How PFaaS can support controls and compliance
A strong PFaaS strategy can help reduce duplication across the enterprise. New clinics, service lines, and partner platforms can be brought into a more common framework. Finance teams can work from more standardized reporting. Digital teams can support a more consistent user experience.
Architecture matters here. Approaches such as tokenization, encryption, hosted fields, and tightly defined data flows can help reduce exposure to sensitive payment data. In healthcare environments, where payments may sit close to patient-account information and other sensitive workflows, that discipline is especially important.
The claim should stay precise, though. PFaaS does not make PCI or HIPAA concerns disappear. The better message is that the right model can support architectures designed to reduce exposure, improve governance, and clarify responsibilities.
What to look for in a PFaaS partner
Large health systems should look beyond basic payment acceptance and ask whether the partner can support long-term standardization.
Start with infrastructure fit. Can the platform support cards, ACH, digital wallets, and the mix of in-person and digital channels your organization uses? Then evaluate operating-model fit. Can it scale across hospitals, clinics, affiliated entities, and partner platforms while still supporting centralized visibility?
Security and governance matter, too. Look for clear documentation, auditability, and an architecture built for healthcare-sensitive environments. Finally, assess flexibility. The best partner is not only the one that helps you launch quickly. It is the one that can support a more mature embedded-payments strategy as your organization evolves.
Why CSG Forte
For large health systems, payments are no longer just a back-office workflow. They are part of the patient experience, the revenue cycle, and the enterprise technology stack. When payment tools are fragmented, the effects show up everywhere—from reconciliation and reporting to trust and governance.
CSG Forte’s PFaaS offers a more scalable way forward. It helps large health systems embed payments across channels and entities while operating from a more consistent foundation. That does not require replacing every system overnight. It means building a smarter underlying model—one that supports better experiences, stronger controls, and more sustainable growth over time.
Ready to learn more? Reach out to one of our payments experts today.
FAQ
1. What is PFaaS in healthcare payments?
PFaaS, or payment facilitation-as-a-service, is a model in which a specialist provider manages key payment-facilitator infrastructure so a healthcare organization can embed and scale payments more efficiently.
2. Why is PFaaS relevant for large health systems?
Large health systems often have multiple entities, payment channels, and partner platforms. PFaaS can help standardize onboarding, reporting, monitoring, and embedded payment experiences across that complexity.
3. How is PFaaS different from basic payment processing?
Basic processing focuses on moving transactions. PFaaS supports a broader operating model for embedded payments, including structures that can simplify onboarding, governance, and enterprise-wide consistency.
4. Can PFaaS help with compliance and security?

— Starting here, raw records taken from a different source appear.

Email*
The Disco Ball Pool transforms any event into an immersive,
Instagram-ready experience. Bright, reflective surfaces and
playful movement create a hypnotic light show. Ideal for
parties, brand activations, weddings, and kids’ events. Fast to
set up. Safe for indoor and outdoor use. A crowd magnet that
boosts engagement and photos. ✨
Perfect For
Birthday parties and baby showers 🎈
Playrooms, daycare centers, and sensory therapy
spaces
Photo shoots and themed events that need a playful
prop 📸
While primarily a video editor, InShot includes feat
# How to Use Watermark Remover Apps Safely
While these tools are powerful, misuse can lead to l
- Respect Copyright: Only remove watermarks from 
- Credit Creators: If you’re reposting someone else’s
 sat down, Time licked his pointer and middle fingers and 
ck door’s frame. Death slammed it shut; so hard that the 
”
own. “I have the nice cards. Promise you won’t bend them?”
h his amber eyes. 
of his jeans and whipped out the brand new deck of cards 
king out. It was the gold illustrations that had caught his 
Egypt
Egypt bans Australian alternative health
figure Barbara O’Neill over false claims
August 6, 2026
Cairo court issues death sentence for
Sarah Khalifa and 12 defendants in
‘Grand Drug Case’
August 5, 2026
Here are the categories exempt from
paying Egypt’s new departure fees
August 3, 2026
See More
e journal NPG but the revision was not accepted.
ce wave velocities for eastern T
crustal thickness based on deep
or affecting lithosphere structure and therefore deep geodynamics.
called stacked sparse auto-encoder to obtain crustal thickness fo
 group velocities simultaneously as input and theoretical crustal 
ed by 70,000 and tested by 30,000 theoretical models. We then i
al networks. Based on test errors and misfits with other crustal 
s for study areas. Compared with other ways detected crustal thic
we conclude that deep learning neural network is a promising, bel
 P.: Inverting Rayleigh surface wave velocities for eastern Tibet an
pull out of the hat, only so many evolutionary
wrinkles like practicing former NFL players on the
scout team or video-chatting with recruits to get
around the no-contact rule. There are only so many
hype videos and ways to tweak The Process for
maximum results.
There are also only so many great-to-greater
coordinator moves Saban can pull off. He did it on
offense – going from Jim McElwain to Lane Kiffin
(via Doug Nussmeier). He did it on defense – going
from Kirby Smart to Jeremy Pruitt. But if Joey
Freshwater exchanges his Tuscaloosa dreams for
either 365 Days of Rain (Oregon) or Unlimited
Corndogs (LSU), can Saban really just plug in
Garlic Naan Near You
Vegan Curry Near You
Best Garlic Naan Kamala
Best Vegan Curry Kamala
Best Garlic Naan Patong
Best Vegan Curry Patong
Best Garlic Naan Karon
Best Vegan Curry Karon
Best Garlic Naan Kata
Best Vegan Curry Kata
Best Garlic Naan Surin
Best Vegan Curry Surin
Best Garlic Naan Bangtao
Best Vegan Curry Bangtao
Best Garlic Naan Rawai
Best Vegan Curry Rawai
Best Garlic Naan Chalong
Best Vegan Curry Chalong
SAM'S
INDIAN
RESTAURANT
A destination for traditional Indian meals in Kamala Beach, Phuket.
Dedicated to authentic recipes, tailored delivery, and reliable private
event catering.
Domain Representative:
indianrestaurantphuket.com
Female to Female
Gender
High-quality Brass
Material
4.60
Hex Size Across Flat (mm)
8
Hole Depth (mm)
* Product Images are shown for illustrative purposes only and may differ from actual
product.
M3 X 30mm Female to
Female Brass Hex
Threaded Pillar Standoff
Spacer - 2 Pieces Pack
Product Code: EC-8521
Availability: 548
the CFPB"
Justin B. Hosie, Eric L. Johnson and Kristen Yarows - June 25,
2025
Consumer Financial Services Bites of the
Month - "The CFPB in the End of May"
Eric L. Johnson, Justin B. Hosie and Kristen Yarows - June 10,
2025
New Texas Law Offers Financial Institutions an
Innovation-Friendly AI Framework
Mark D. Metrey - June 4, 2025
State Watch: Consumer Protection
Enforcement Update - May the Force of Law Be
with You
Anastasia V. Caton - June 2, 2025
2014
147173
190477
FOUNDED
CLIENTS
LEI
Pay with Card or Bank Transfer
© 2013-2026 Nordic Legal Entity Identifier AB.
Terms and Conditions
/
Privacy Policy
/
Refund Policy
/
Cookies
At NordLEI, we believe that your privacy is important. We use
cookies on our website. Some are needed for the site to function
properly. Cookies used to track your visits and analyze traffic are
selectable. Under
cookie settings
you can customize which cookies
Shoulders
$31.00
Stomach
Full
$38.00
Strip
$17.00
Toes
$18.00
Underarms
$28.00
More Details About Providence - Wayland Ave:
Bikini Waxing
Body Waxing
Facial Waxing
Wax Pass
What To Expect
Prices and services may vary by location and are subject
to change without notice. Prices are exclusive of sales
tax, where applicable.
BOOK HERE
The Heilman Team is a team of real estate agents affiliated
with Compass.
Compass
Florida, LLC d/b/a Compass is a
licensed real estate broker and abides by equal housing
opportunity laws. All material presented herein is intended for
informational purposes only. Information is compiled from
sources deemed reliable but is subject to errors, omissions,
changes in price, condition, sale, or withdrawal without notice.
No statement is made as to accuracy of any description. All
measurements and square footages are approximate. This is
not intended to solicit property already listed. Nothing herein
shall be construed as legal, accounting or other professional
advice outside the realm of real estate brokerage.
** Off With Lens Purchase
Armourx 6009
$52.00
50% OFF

It can support architectures designed to reduce exposure and improve governance through capabilities such as tokenization, encryption, hosted components, and clearer role definition. Specific compliance scope still depends on implementation.
5. What should a health system evaluate before choosing a PFaaS partner?
Look at channel support, payment-method coverage, integration fit, onboarding structure, reporting, auditability, security controls, and the partner’s ability to support healthcare-sensitive environments at enterprise scale.